In November 2016, the Los Angeles city attorney sued G6 Hospitality, alleging that a Motel 6 location in the city’s San Fernando Valley was being used as a base for drug dealers and prostitution rings. Last August the city reached a $250,000 settlement with the owners, which included an agreement for guest registration requirements and a “do not rent” list for known criminals.
Washington state has taken a prominent role in fighting the Trump administration’s aggressive immigration policies. Officials there successfully challenged the president’s first travel ban, joined several other states in suing over records related to immigration arrests and deportations and is suing to block President Donald Trump from ending the Deferred Action for Childhood Arrivals program that has protected some young immigrants from deportation.

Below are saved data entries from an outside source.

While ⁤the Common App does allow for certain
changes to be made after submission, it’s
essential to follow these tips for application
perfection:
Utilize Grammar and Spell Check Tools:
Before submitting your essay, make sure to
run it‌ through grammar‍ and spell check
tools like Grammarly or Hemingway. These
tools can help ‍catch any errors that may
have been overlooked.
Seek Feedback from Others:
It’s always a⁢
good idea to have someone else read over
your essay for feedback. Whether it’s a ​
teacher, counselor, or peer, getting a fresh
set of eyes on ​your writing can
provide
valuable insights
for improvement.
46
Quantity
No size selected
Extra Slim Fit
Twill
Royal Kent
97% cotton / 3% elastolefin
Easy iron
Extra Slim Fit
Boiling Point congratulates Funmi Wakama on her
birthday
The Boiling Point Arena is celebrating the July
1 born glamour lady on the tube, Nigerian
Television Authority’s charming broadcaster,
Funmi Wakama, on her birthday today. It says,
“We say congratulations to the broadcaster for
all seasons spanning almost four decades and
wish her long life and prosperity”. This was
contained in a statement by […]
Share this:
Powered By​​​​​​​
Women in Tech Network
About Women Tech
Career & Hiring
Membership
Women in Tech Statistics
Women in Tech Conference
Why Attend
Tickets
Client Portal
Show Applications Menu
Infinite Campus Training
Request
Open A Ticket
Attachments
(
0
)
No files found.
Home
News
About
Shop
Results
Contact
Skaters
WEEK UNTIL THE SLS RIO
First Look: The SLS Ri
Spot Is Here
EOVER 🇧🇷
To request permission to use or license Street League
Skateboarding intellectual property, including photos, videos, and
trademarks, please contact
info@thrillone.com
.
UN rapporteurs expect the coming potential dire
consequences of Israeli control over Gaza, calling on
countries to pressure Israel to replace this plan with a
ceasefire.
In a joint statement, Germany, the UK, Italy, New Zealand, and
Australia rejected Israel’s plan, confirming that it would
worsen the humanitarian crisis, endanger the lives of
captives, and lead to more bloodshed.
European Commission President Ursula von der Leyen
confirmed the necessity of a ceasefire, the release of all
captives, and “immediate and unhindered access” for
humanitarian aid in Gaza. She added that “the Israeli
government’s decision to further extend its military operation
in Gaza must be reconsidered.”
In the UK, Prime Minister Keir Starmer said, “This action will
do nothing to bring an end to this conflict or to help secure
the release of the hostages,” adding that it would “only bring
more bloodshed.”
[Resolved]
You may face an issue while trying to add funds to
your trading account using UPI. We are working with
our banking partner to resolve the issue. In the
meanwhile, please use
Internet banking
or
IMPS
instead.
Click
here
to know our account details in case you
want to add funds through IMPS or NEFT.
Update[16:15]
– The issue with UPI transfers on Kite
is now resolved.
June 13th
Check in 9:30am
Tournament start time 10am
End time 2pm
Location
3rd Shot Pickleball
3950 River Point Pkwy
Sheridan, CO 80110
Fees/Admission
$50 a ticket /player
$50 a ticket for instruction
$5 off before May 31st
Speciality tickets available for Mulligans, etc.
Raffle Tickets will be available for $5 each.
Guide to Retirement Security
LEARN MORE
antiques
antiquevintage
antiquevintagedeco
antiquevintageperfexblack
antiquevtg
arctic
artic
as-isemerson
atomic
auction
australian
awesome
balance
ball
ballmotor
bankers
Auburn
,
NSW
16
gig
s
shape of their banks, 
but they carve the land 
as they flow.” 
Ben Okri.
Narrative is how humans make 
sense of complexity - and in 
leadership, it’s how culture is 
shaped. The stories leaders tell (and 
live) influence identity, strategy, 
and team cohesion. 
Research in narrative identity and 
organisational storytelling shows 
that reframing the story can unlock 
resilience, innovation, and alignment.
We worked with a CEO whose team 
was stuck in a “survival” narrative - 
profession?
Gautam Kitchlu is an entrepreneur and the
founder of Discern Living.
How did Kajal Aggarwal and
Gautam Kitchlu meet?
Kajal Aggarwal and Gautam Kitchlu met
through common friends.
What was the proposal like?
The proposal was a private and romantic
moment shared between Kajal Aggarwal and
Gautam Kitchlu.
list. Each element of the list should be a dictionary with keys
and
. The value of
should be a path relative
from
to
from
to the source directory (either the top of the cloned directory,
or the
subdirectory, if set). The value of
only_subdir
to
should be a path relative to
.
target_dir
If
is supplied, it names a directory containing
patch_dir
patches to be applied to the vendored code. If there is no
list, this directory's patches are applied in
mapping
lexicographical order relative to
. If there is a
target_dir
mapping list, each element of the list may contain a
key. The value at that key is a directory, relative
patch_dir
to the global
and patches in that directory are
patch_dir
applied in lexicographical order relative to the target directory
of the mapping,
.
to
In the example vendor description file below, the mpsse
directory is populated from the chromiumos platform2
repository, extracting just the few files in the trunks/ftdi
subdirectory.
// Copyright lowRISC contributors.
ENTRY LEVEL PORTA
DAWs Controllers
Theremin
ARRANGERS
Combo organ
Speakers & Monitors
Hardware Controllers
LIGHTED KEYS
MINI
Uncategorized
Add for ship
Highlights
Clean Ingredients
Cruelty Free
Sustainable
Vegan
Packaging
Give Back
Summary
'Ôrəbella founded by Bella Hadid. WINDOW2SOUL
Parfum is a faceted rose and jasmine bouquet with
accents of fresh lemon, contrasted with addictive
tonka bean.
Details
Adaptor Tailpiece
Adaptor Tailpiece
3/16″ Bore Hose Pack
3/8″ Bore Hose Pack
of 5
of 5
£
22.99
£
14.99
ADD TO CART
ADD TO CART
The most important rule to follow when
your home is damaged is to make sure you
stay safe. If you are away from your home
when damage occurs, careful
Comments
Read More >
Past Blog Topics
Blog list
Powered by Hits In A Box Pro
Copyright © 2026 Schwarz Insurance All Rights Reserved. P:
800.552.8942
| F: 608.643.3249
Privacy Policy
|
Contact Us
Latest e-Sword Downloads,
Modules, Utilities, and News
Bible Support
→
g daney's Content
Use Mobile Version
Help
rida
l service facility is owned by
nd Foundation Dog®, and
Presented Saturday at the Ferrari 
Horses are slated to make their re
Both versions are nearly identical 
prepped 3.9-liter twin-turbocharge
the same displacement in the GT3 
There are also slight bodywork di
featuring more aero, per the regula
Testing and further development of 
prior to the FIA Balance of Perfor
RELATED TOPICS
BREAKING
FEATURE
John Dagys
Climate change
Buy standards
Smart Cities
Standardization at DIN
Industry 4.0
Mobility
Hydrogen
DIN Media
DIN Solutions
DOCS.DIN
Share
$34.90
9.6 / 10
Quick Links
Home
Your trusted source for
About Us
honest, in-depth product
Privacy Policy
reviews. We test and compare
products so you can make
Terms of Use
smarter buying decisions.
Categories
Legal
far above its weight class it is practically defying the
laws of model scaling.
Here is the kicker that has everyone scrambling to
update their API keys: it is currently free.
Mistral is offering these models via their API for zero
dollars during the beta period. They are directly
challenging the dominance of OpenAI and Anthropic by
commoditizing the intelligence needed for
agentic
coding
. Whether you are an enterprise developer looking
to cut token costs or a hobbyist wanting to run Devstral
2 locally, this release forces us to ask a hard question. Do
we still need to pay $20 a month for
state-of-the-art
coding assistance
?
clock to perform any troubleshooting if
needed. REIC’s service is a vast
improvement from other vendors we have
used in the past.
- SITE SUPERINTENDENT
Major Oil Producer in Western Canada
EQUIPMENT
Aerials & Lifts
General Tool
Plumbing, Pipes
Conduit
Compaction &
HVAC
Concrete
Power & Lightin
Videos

Mr. Trump has made cracking down on illegal immigration a priority of his administration. Since he took office, arrests of immigrants living in the country without proper documentation have increased about 40%, though deportations have declined as fewer people have been caught crossing the border illegally, according to statistics released by the federal government last year.
Acting ICE Director Tom Homan repeatedly has said the priority for immigration officials is finding and deporting serious criminals but agents would take action again anyone they encounter who doesn’t have permission to be in the U.S.
In an interview Wednesday with Fox News, Mr. Homan said ICE will increase its presence and step up its enforcement actions in California in 2018 in response to the state’s “sanctuary state” law, which went into effect on Monday. The law limits law-enforcement cooperation with federal immigration authorities. He also has vowed to step up enforcement in other so-called sanctuary cities that have policies that limit law enforcement cooperation with his agency.
Mr. Homan said in the interview that “California better hold on tight.”